Los caballos negros enloquecieron y dominados por el terror saltaron hacia adelante arrojando a los Jinetes a las aguas impetuosas. Los gritos penetrantes se perdieron en el rugido del río, que arrastró a los Jinetes. Frodo sintió entonces que caía y le pareció que el estruendo y la confusión crecían y lo envolvían llevándoselo junto con sus enemigos. No oyó ni vio nada más.

1

Muchos encuentros

Frodo despertó y se encontró tendido en una cama. Al principio creyó que había dormido mucho, luego de una larga pesadilla que todavía le flotaba en las márgenes de la memoria. ¿O quizás había estado enfermo? Pero el cielo raso le parecía extraño: chato, y con vigas oscuras, muy esculpidas. Se quedó acostado todavía un momento, mirando los parches de sol en la pared y escuchando el rumor de una cascada.

—¿Dónde estoy y qué hora es? —le preguntó en voz alta al cielo raso.

—En la casa de Elrond, y son las diez de la mañana —dijo una voz—. Es la mañana del veinticuatro de octubre, si quieres saberlo.

—¡Gandalf! —exclamó Frodo, incorporándose.

Allí estaba el viejo mago, sentado en una silla junto a la ventana abierta.

—Sí —dijo Gandalf —, aquí estoy. Y tú tienes suerte de estar también aquí, luego de todos los disparates que hiciste últimamente.

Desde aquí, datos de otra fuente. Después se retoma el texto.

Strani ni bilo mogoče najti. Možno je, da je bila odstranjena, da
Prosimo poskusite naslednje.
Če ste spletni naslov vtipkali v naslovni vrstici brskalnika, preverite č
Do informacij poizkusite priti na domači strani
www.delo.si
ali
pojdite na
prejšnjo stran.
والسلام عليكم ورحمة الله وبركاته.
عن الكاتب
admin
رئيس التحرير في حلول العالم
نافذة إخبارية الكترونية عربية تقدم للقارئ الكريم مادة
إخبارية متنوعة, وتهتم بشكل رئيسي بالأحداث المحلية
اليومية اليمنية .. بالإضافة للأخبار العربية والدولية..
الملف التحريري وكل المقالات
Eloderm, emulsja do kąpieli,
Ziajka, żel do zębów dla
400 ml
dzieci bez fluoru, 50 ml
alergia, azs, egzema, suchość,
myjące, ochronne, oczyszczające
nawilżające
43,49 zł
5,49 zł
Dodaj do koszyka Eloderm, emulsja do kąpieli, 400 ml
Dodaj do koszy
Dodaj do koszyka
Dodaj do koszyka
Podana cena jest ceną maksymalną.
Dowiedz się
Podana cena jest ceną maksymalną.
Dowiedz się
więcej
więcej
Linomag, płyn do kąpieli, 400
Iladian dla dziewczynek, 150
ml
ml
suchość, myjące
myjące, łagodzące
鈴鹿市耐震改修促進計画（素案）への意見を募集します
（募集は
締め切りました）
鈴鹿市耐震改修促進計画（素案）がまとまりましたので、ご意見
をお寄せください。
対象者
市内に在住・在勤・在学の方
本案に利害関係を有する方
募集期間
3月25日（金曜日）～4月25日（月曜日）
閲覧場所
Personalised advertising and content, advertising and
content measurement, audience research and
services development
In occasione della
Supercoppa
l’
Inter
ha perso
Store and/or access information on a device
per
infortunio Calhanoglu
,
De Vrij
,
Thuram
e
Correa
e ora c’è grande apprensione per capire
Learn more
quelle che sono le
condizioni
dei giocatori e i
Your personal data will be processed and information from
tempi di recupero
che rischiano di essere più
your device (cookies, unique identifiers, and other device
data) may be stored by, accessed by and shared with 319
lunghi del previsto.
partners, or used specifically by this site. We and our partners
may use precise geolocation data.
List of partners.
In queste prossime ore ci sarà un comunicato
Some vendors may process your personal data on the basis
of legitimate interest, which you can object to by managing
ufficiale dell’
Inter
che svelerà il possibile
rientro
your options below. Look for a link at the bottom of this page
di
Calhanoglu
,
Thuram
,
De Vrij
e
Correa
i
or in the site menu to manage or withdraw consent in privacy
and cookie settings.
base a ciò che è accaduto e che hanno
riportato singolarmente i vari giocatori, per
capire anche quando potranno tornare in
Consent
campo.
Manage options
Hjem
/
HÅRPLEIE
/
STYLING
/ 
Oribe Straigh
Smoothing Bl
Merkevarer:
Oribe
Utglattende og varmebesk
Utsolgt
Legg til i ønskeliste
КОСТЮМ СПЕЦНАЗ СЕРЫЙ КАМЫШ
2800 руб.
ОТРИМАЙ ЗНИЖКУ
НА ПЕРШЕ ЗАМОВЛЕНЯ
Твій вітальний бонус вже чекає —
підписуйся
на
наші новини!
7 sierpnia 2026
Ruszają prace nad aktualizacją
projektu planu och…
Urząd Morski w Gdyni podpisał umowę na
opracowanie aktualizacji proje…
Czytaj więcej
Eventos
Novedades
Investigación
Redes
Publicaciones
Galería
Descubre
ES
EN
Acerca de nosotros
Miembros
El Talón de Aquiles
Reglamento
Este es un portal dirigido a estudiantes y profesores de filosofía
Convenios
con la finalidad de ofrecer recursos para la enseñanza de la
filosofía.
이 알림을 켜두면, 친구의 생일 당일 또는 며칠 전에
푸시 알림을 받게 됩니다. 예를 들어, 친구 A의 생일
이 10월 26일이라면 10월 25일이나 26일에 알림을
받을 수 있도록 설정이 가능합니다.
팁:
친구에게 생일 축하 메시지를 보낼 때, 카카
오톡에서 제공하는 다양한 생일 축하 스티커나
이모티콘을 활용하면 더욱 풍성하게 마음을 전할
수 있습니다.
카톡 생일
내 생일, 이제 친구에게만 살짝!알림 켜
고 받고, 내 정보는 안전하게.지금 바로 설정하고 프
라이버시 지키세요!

Frodo se acostó de nuevo. Se sentía demasiado cómodo y en paz para discutir, y de cualquier manera sabía que no llevaría la mejor parte en una discusión. Estaba completamente despierto ahora y recordaba los acontecimientos del viaje: el desastroso "atajo" por el Bosque Viejo, el accidente en el
Poney Pisador y
la tontería de haberse puesto el Anillo en la cañada, al pie de la Cima de los Vientos. Mientras pensaba todas estas cosas, tratando en vano de recordar qué había ocurrido luego y cómo había llegado a Rivendel, hubo un largo silencio, interrumpido sólo por las suaves bocanadas de la pipa de Gandalf, que lanzaba por la ventana anillos de humo blanco.

—¿Dónde está Sam? —preguntó Frodo al fin—. ¿Y los otros, cómo se encuentran?

—Sí, todos están sanos y salvos —respondió Gandalf —. Sam estuvo aquí hasta que yo lo mandé a descansar, hace una media hora.

—¿Qué pasó en el vado? —dijo Frodo—. Parecía todo tan confuso, y todavía lo parece.

—Sí, lo creo. Empezabas a desaparecer —respondió Gandalf—. La herida al fin estaba terminando contigo; pocas horas más y no hubiésemos podido ayudarte. Pero hay en ti una notable resistencia, ¡mi querido hobbit! Como mostraste en los Túmulos. Te salvaste por un pelo; quizá fue el momento más peligroso de todos. Ojalá hubieses resistido en la Cima de los Vientos.

—Parece que ya sabes mucho —dijo Frodo—. No les hablé del Túmulo a los otros. Al principio era demasiado horrible y luego hubo otras cosas en que pensar. ¿Cómo te enteraste?

—Has estado hablando en sueños, Frodo —dijo Gandalf gentilmente—. Y no me ha sido difícil leerte los pensamientos y la memoria. ¡No te preocupes! Aunque hablé de "disparates", no lo dije en serio. Pienso bien de ti y de los demás. No es poca hazaña haber llegado tan lejos y a través de tantos peligros y conservar todavía el Anillo.

—No hubiésemos podido sin la ayuda de Trancos —dijo Frodo—. Pero te necesitábamos. Sin ti, yo no sabía qué hacer.

—Me retrasé —dijo Gandalf —, y esto casi fue nuestra pérdida. Sin embargo, no estoy seguro. Quizás haya sido mejor así.

—¡Pero cuéntame qué pasó!

—¡Todo a su tiempo! Hoy no tienes que hablar ni preocuparse por nada; son órdenes de Elrond.

—Pero hablar me impediría pensar y hacer suposiciones, lo que es casi tan agotador —dijo Frodo—. Estoy ahora muy despierto y recuerdo tantas cosas que necesitan de una explicación. ¿Porqué te retrasaste? Al menos tendrías que contarme eso.